**TO-DO ITEM:**
Could you output every record below exactly, leaving out the pictures?

◇ ◇ ◇ ◇

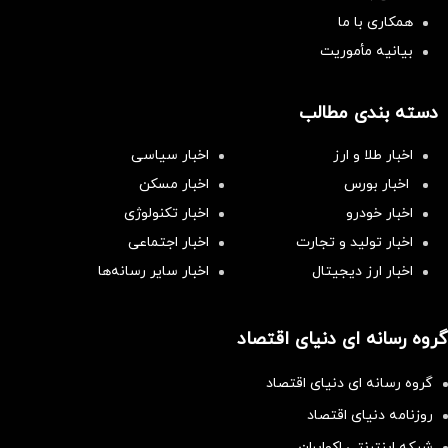
همکاری با ما
بیانیه مأموریت
دسته بندی مطالب
اخبار طلا و ارز
اخبار سیاسی
اخبار بورس
اخبار مسکن
اخبار خودرو
اخبار تکنولوژی
اخبار تولید و تجارت
اخبار اجتماعی
اخبار ارز دیجیتال
اخبار سایر رسانه‌‌ها
گروه رسانه ای دنیای اقتصاد
گروه رسانه ای دنیای اقتصاد
روزنامه دنیای اقتصاد
شبکه اینترنتی اکوایران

◇ ◇ ◇ ◇

**EXERCISE ANSWER:**
همکاری با ما
بیانیه مأموریت
دسته بندی مطالب
اخبار طلا و ارز
اخبار سیاسی
اخبار بورس
اخبار مسکن
اخبار خودرو
اخبار تکنولوژی
اخبار تولید و تجارت
اخبار اجتماعی
اخبار ارز دیجیتال
اخبار سایر رسانه‌‌ها
گروه رسانه ای دنیای اقتصاد
گروه رسانه ای دنیای اقتصاد
روزنامه دنیای اقتصاد
شبکه اینترنتی اکوایران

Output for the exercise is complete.